To see the effect of `n_estimators` on the model performance and time, let's test a range of values between 1 and an arbitrary maximum of 5000:

In [None]:
n_estimators = [1, 2, 3, 5, 10, 20, 50, 100, 200, 500, 1000, 2000]

To test the entire range of values and obtain the entire fitting and validation log, we will again use the `GridSearchCV`:

**TASK**: Perform a Grid Search on the number of estimators, using the best estimator from Step 3.2 as default model.

As seen in Tutorial 3, we can convert the results into a dataframe, which we can use for visualisation and plotting:

In [None]:
rf_stats = # TASK: Convert the cv results into a dataframe 

In [None]:
# TASK: Show the first 3 lines of the new dataframe

#### Visualisation
We can also plot the mean and standard deviation of the cross-validation score as a line plot. We can even split the plot into two axes (a left and a right one), to show both the score and the required fitting and scoring times simultaneously and in a comparable fashion. 

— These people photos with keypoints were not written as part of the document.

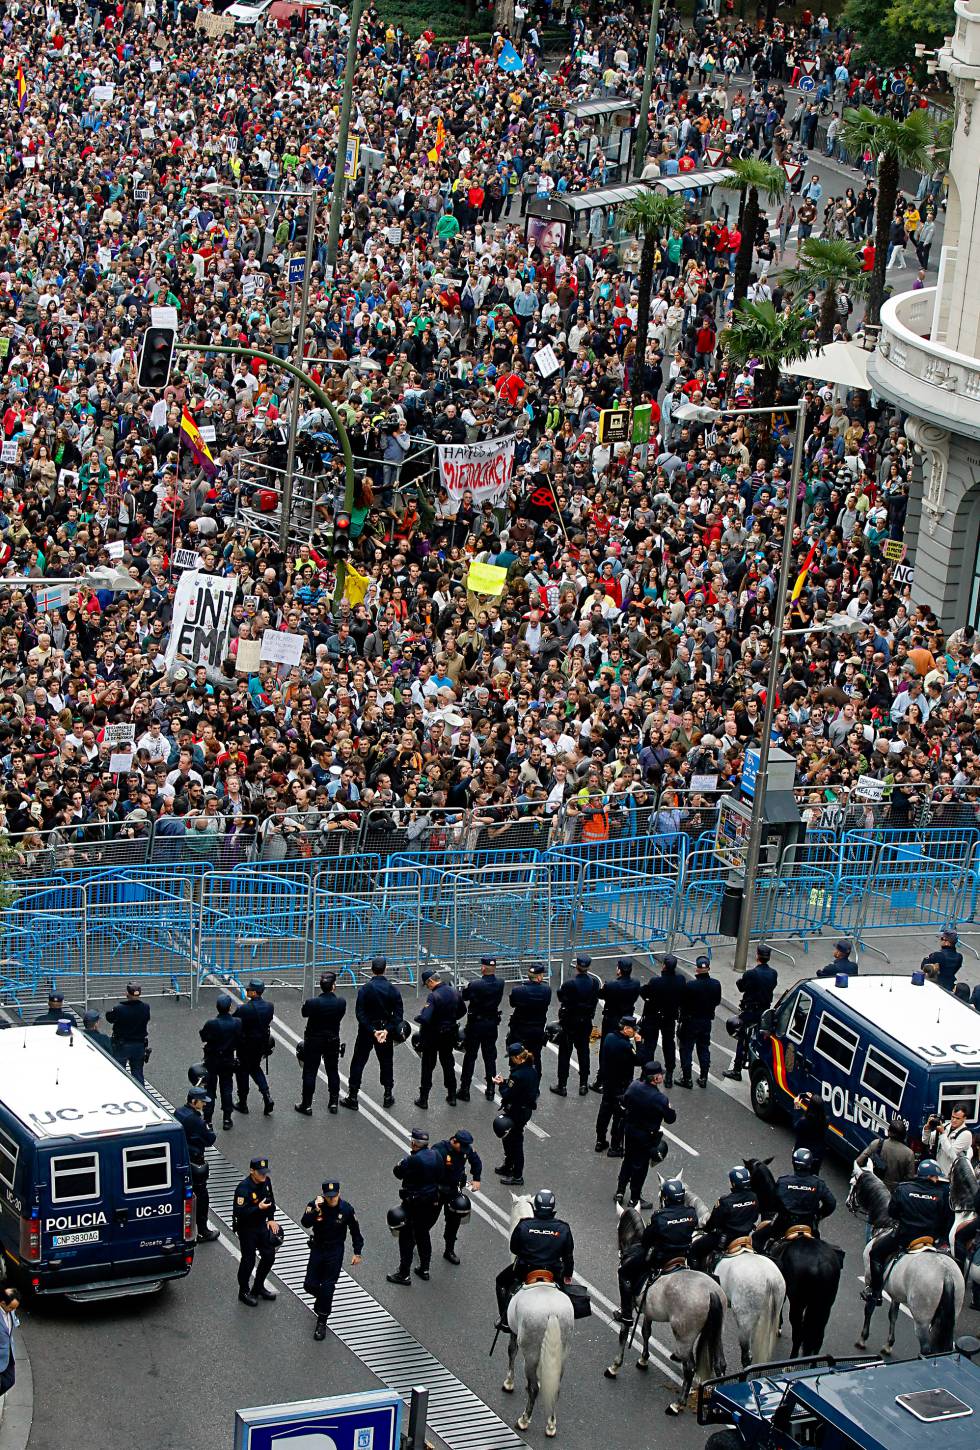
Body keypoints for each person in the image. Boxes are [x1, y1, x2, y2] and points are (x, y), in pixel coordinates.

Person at [864, 1159, 953, 1305]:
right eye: (935, 1176)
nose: (937, 1179)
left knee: (875, 1253)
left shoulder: (903, 1189)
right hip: (930, 1239)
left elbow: (892, 1213)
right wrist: (939, 1238)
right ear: (930, 1176)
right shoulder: (942, 1193)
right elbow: (946, 1220)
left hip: (905, 1237)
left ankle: (876, 1294)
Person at [616, 1179, 697, 1324]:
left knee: (624, 1272)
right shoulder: (691, 1212)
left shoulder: (660, 1217)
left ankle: (626, 1314)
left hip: (662, 1258)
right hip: (684, 1255)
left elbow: (646, 1241)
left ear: (665, 1198)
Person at [495, 1189, 573, 1329]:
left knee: (501, 1282)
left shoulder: (524, 1225)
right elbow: (568, 1256)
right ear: (553, 1207)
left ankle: (505, 1319)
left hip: (526, 1270)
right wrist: (567, 1275)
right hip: (553, 1273)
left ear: (535, 1206)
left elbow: (514, 1249)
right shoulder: (563, 1228)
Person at [301, 1179, 364, 1341]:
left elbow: (355, 1231)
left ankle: (322, 1321)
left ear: (339, 1194)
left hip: (335, 1250)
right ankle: (322, 1299)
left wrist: (357, 1252)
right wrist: (315, 1209)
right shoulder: (315, 1206)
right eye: (328, 1197)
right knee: (309, 1284)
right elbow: (305, 1222)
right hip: (318, 1247)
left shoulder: (346, 1209)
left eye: (334, 1196)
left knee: (328, 1287)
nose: (332, 1200)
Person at [342, 958, 404, 1111]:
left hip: (366, 1031)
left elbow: (360, 1013)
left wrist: (372, 1030)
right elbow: (398, 1015)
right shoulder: (393, 990)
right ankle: (388, 1094)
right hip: (385, 1031)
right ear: (385, 969)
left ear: (372, 969)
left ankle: (353, 1095)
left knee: (358, 1062)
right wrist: (386, 1030)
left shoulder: (365, 989)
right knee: (386, 1062)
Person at [616, 1060, 676, 1209]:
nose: (662, 1076)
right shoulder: (660, 1099)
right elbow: (670, 1118)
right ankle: (635, 1198)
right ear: (655, 1078)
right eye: (660, 1075)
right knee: (640, 1167)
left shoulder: (634, 1086)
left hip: (630, 1130)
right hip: (645, 1136)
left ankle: (620, 1190)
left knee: (628, 1160)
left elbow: (624, 1100)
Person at [386, 1127, 442, 1286]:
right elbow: (440, 1174)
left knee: (406, 1237)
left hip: (414, 1203)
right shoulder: (436, 1155)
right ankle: (424, 1269)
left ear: (414, 1144)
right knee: (423, 1234)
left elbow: (398, 1172)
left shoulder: (412, 1160)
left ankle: (404, 1274)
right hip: (431, 1201)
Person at [233, 1156, 282, 1306]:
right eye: (260, 1173)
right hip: (247, 1228)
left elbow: (270, 1200)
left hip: (261, 1225)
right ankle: (243, 1291)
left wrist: (271, 1218)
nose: (264, 1175)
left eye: (265, 1172)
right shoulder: (243, 1189)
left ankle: (258, 1286)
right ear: (251, 1171)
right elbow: (239, 1213)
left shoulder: (266, 1182)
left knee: (269, 1255)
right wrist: (257, 1208)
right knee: (248, 1261)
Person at [295, 972, 346, 1116]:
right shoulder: (340, 1002)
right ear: (333, 986)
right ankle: (334, 1102)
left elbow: (304, 1013)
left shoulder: (313, 1003)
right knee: (332, 1070)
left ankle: (306, 1104)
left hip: (314, 1041)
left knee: (310, 1072)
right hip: (332, 1040)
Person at [724, 945, 777, 1081]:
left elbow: (741, 987)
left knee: (742, 1038)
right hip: (764, 1011)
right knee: (760, 1039)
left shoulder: (751, 974)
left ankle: (737, 1069)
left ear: (757, 956)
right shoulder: (773, 973)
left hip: (750, 1011)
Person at [414, 967, 465, 1109]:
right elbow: (462, 1010)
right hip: (449, 1034)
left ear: (430, 981)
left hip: (432, 1035)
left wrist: (418, 1017)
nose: (428, 987)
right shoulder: (454, 991)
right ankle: (452, 1095)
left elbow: (425, 1018)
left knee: (428, 1066)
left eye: (427, 984)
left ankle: (423, 1099)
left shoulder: (433, 996)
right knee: (448, 1063)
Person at [175, 1086, 220, 1242]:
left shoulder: (179, 1112)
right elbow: (210, 1139)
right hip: (195, 1160)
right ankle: (202, 1231)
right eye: (202, 1102)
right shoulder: (196, 1120)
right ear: (194, 1102)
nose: (204, 1104)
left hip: (182, 1158)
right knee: (201, 1197)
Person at [552, 953, 600, 1096]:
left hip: (569, 1023)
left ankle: (562, 1085)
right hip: (585, 1022)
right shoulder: (594, 983)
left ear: (577, 966)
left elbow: (561, 997)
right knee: (584, 1052)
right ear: (588, 967)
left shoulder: (569, 983)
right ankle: (583, 1084)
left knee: (565, 1053)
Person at [432, 1128, 482, 1264]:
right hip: (438, 1190)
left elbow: (476, 1161)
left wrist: (477, 1178)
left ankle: (449, 1250)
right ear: (454, 1141)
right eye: (462, 1146)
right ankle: (415, 1241)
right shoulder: (439, 1150)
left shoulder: (466, 1150)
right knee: (429, 1219)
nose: (465, 1150)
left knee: (453, 1222)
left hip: (453, 1190)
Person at [694, 1166, 760, 1269]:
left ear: (733, 1183)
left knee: (694, 1249)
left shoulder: (725, 1201)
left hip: (725, 1240)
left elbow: (714, 1223)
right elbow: (755, 1217)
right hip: (746, 1237)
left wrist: (706, 1229)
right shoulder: (754, 1197)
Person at [458, 956, 504, 1102]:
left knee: (470, 1056)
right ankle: (491, 1089)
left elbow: (464, 997)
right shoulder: (500, 983)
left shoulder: (476, 984)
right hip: (491, 1024)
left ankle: (465, 1089)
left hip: (476, 1025)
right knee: (490, 1057)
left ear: (483, 968)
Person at [591, 959, 641, 1089]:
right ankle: (624, 1079)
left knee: (606, 1050)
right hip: (627, 1020)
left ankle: (601, 1080)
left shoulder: (612, 985)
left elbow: (600, 995)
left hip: (612, 1020)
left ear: (619, 970)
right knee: (625, 1049)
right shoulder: (636, 983)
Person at [594, 1016, 641, 1157]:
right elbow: (639, 1060)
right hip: (621, 1085)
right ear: (626, 1029)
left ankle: (600, 1140)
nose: (635, 1033)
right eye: (633, 1030)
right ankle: (615, 1146)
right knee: (619, 1117)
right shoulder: (625, 1045)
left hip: (608, 1083)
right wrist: (639, 1044)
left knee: (604, 1113)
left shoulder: (609, 1037)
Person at [494, 1042, 539, 1186]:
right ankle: (508, 1166)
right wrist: (507, 1082)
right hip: (524, 1109)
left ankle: (517, 1175)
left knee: (515, 1142)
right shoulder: (531, 1070)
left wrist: (501, 1084)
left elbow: (508, 1093)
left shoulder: (518, 1074)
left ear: (516, 1058)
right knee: (508, 1138)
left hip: (517, 1111)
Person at [638, 953, 685, 1088]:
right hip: (669, 1017)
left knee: (650, 1045)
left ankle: (647, 1073)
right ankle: (669, 1073)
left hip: (654, 1017)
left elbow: (644, 992)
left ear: (664, 966)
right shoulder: (680, 980)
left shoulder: (656, 982)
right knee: (668, 1044)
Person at [771, 1147, 837, 1240]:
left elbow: (773, 1201)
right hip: (809, 1225)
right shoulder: (818, 1183)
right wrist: (818, 1215)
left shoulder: (783, 1181)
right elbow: (831, 1203)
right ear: (810, 1164)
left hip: (784, 1226)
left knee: (759, 1238)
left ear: (793, 1163)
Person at [200, 994, 243, 1130]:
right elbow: (239, 1039)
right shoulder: (237, 1022)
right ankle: (227, 1118)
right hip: (228, 1059)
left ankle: (208, 1120)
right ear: (230, 1007)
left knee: (210, 1090)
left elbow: (203, 1037)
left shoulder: (211, 1023)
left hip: (212, 1059)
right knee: (227, 1089)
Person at [678, 955, 721, 1089]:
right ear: (708, 968)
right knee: (703, 1049)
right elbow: (717, 1001)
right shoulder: (715, 984)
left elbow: (682, 1003)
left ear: (696, 969)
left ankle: (687, 1079)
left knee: (686, 1050)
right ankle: (703, 1077)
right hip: (706, 1021)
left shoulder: (691, 985)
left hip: (690, 1022)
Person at [233, 980, 275, 1117]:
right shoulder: (270, 1006)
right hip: (260, 1046)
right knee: (256, 1068)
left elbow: (235, 1022)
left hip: (245, 1046)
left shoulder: (244, 1009)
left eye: (249, 989)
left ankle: (243, 1103)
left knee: (242, 1072)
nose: (246, 991)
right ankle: (267, 1095)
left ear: (254, 992)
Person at [506, 963, 551, 1079]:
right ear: (540, 977)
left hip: (520, 1030)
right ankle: (535, 1085)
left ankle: (515, 1082)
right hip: (537, 1030)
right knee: (536, 1057)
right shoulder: (547, 990)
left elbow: (512, 1004)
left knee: (516, 1055)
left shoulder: (518, 990)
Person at [855, 1114, 916, 1191]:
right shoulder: (909, 1154)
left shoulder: (876, 1143)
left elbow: (859, 1162)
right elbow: (910, 1179)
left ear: (888, 1132)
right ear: (904, 1135)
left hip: (874, 1189)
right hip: (895, 1192)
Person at [106, 982, 150, 1083]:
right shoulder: (145, 1007)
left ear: (127, 994)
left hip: (122, 1045)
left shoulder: (119, 1009)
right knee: (138, 1073)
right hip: (139, 1045)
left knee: (119, 1073)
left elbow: (110, 1018)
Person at [923, 1103, 974, 1175]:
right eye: (952, 1117)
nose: (954, 1120)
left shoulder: (966, 1134)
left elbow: (951, 1153)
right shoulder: (945, 1126)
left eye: (957, 1118)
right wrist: (927, 1128)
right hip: (938, 1172)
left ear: (964, 1119)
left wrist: (942, 1134)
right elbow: (926, 1141)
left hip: (952, 1176)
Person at [792, 1092, 829, 1173]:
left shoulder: (804, 1121)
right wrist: (814, 1099)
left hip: (802, 1153)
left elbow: (796, 1126)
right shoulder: (825, 1120)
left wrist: (797, 1106)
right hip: (817, 1155)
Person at [921, 928, 964, 992]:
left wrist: (927, 958)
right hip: (949, 985)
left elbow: (924, 967)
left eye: (942, 939)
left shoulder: (938, 955)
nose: (940, 940)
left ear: (947, 943)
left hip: (936, 984)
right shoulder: (959, 957)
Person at [0, 1287, 21, 1399]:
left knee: (10, 1381)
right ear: (3, 1303)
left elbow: (14, 1319)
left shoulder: (11, 1309)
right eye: (11, 1308)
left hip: (8, 1355)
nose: (13, 1310)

To do so, we set the `param_n_estimators` as the index of our dataframe `rf_stats`, so that pandas automatically uses the right x-axis:

In [None]:
rf_stats = rf_stats.set_index('param_n_estimators') # Set index of the DataFrame rf_stats

In [None]:
plt.figure(figsize = (10,3.5))

# Left axis: Cross-validation score and formatting of plot, including the logarithmic scale of the x-axis
rf_stats.mean_test_score.plot(yerr = rf_stats.std_test_score, label = 'CV score', capsize = 2)
plt.ylabel('Cross-validation score ($R^2$)')
plt.xscale('log')
plt.legend()
plt.grid(axis = 'y', ls = '--')

# Right axis: Time and formatting
plt.gca().twinx()
rf_stats.mean_fit_time.plot(yerr = rf_stats.std_fit_time, label = 'Fit time', c = 'C1', capsize = 2)
rf_stats.mean_score_time.plot(yerr = rf_stats.std_score_time, label = 'Score time', c = 'C2', capsize = 2)
plt.ylabel('Time (s)')
plt.legend(loc = 4)

plt.tight_layout()

**NOTE**: The x-axis is on a logarithmic scale!

## *Questions*
- a. How do you assess the trade-off between performance and time for this dataset? What if you change the scale of the x-axis from linear to logarithmic?
- b. Which value of n_estimators would you choose and why?

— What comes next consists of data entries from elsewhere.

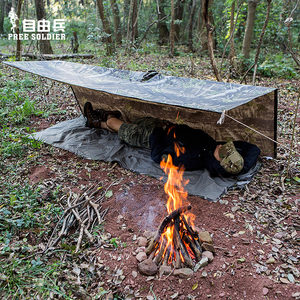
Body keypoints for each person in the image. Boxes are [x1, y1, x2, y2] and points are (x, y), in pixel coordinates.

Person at [84, 102, 261, 177]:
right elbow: (254, 149)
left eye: (223, 151)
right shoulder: (217, 148)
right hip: (166, 128)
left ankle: (100, 120)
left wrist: (158, 134)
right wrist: (242, 166)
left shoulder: (193, 159)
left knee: (120, 127)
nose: (223, 146)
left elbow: (158, 157)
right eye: (227, 147)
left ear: (219, 161)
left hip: (152, 138)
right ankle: (100, 121)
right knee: (135, 122)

## Step 3.4: Model testing
Finally, for comparison with the models from Tutorial 3, we need to obtain the test score. As we have not been working with standardised data here, we can load the *test_data.csv*.

In [None]:
test_data = pd.read_csv('test_data.csv', index_col = 0)

In [None]:
X_test = test_data[ features_list ]
y_test = test_data[ target_name ]

With the test set loaded, predict the labels for `X_test` for the best estimator obtained in 3.3:

In [None]:
y_test_pred = # TASK: Obtain prediction for the test set from the best estimator obtained previously

Now, compute the R2 and MAE scores for the Random Forest on the test set:

In [None]:
# TASK: Compute the R2 and MAE for the test set

## *Questions*
- How does the test score compare to that obtained for the KNN and SVR?
- Out of all three models we have seen, which one would you choose for this problem? Why?